The pathogenesis of chronic inflammatory diseases, including rheumatoid arthritis, is regulated, at least in part, by modulation of oxidation-reduction (redox) homeostasis and the expression of redox-sensitive inflammatory genes including adhesion molecules, chemokines, and cytokines. AGIX-4207 [2-[4-[[1-[[3,5-bis(1,1-dimethylethyl)-4-hydroxyphenyl]thio]-1-methylethyl]thio]-2,6-bis(1,1-dimethylethyl)phenoxy]acetic acid] is a novel, orally active, phenolic antioxidant and anti-inflammatory compound with antirheumatic properties. To elucidate its anti-inflammatory mechanisms, we evaluated AGIX-4207 for a variety of cellular, biochemical, and molecular properties. AGIX-4207 exhibited potent antioxidant activity toward lipid peroxides in vitro and displayed enhanced cellular uptake relative to a structurally related drug, probucol. This resulted in potent inhibition of cellular levels of reactive oxygen species in multiple cell types. AGIX-4207 selectively inhibited tumor necrosis factor (TNF)-alpha-inducible levels of the redox-sensitive genes, vascular cell adhesion molecule-1 and monocyte chemoattractant protein-1, with less inhibition of E-selectin, and no effect on intracellular adhesion molecule-1 expression in endothelial cells. In addition, AGIX-4207 inhibited cytokine-induced levels of monocyte chemoattractant protein-1, interleukin (IL)-6, and IL-8 from endothelial cells and human fibroblast-like synoviocytes as well as lipopolysaccharide-induced release of TNF-alpha, IL-1beta, and IL-6 from human peripheral blood mononuclear cells. AGIX-4207 did not inhibit TNF-alpha-induced nuclear translocation of nuclear factor of the kappa-enhancer in B cells (NF-kappaB), suggesting that the mechanism of action is independent of this redox-sensitive transcription factor. Taken together, these results provide a mechanistic framework for understanding the anti-inflammatory and antirheumatic activity of AGIX-4207 and provide further support for the view that inhibition of redox-sensitive inflammatory gene expression is an attractive approach for the treatment of chronic inflammatory diseases.

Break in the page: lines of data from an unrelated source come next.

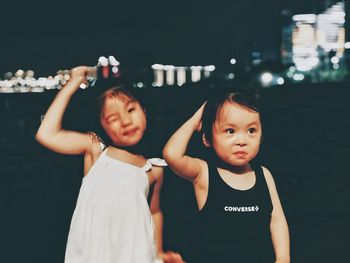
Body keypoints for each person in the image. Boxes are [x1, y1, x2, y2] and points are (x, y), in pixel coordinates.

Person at [36, 65, 184, 263]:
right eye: (113, 118)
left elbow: (155, 212)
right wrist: (72, 83)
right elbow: (46, 134)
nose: (125, 121)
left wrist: (158, 252)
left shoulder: (154, 169)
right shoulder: (96, 150)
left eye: (131, 109)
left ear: (145, 111)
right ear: (102, 127)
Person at [163, 89, 290, 263]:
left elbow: (276, 220)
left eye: (251, 130)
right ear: (207, 138)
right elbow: (171, 155)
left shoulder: (264, 175)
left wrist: (283, 258)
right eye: (230, 131)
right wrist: (195, 120)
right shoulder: (204, 173)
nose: (242, 141)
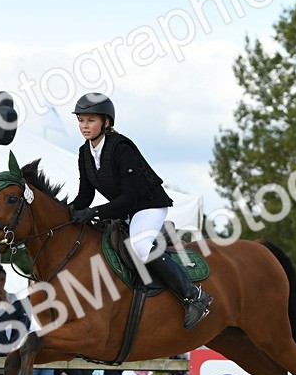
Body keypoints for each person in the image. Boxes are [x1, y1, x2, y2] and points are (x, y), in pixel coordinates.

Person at [69, 92, 213, 330]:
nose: (85, 126)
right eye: (81, 120)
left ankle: (194, 296)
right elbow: (85, 195)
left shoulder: (121, 147)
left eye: (91, 120)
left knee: (140, 246)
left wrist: (94, 213)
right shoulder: (85, 152)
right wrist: (68, 212)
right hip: (125, 211)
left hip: (148, 206)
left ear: (106, 122)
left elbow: (130, 197)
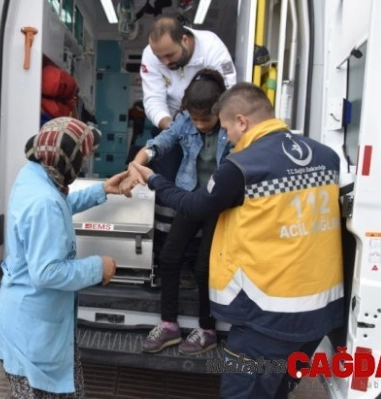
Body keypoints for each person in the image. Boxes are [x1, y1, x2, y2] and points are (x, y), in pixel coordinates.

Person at [131, 82, 344, 398]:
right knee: (277, 387)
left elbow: (196, 205)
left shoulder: (243, 166)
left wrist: (154, 179)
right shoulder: (327, 157)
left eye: (228, 128)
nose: (227, 136)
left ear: (242, 121)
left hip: (268, 318)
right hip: (320, 315)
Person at [0, 117, 127, 398]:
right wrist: (97, 266)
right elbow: (48, 272)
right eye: (83, 157)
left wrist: (101, 190)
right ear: (68, 160)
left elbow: (59, 207)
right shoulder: (44, 200)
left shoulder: (33, 174)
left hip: (24, 319)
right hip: (32, 334)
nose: (85, 163)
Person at [125, 69, 232, 355]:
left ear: (220, 110)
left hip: (220, 205)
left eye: (205, 119)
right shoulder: (185, 122)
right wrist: (137, 166)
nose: (198, 125)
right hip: (191, 197)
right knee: (170, 258)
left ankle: (207, 329)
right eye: (194, 119)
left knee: (203, 267)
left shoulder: (233, 127)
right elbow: (160, 143)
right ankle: (169, 325)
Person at [140, 15, 236, 132]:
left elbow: (229, 90)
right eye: (159, 57)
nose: (165, 62)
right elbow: (153, 99)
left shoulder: (211, 46)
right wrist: (173, 129)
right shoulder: (149, 55)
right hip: (174, 123)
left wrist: (212, 123)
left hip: (212, 121)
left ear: (184, 40)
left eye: (169, 55)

包括类风湿关节炎在内的慢性炎症性疾病的发病机制至少部分受到氧化还原(redox)稳态调节以及对氧化还原敏感的炎症基因(包括黏附分子、趋化因子和细胞因子)表达的调控。AGIX - 4207 [2 - [4 - [[1 - [[3,5 - 双(1,1 - 二甲基乙基)- 4 - 羟基苯基]硫基]- 1 - 甲基乙基]硫基]- 2,6 - 双(1,1 - 二甲基乙基)苯氧基]乙酸]是一种新型的、口服活性的、具有抗风湿特性的酚类抗氧化剂和抗炎化合物。为阐明其抗炎机制,我们对AGIX - 4207的多种细胞、生化和分子特性进行了评估。AGIX - 4207在体外对脂质过氧化物表现出强大的抗氧化活性,并且相对于结构相关药物普罗布考显示出增强的细胞摄取。这导致在多种细胞类型中有效抑制活性氧的细胞水平。AGIX - 4207选择性抑制肿瘤坏死因子(TNF)-α诱导的对氧化还原敏感的基因(血管细胞黏附分子- 1和单核细胞趋化蛋白- 1)的表达水平,对E - 选择素的抑制作用较小,对内皮细胞中细胞间黏附分子- 1的表达无影响。此外,AGIX - 4207抑制细胞因子诱导的内皮细胞和人成纤维样滑膜细胞中单核细胞趋化蛋白- 1、白细胞介素(IL)- 6和IL - 8的水平,以及脂多糖诱导的人外周血单核细胞中TNF -α、IL - 1β和IL - 6的释放。AGIX - 4207不抑制TNF -α诱导的B细胞中κ - 增强子核因子(NF -κB)的核转位,表明其作用机制独立于这种对氧化还原敏感的转录因子。综上所述,这些结果为理解AGIX - 4207的抗炎和抗风湿活性提供了一个机制框架,并进一步支持了抑制对氧化还原敏感的炎症基因表达是治疗慢性炎症性疾病的一种有吸引力的方法这一观点。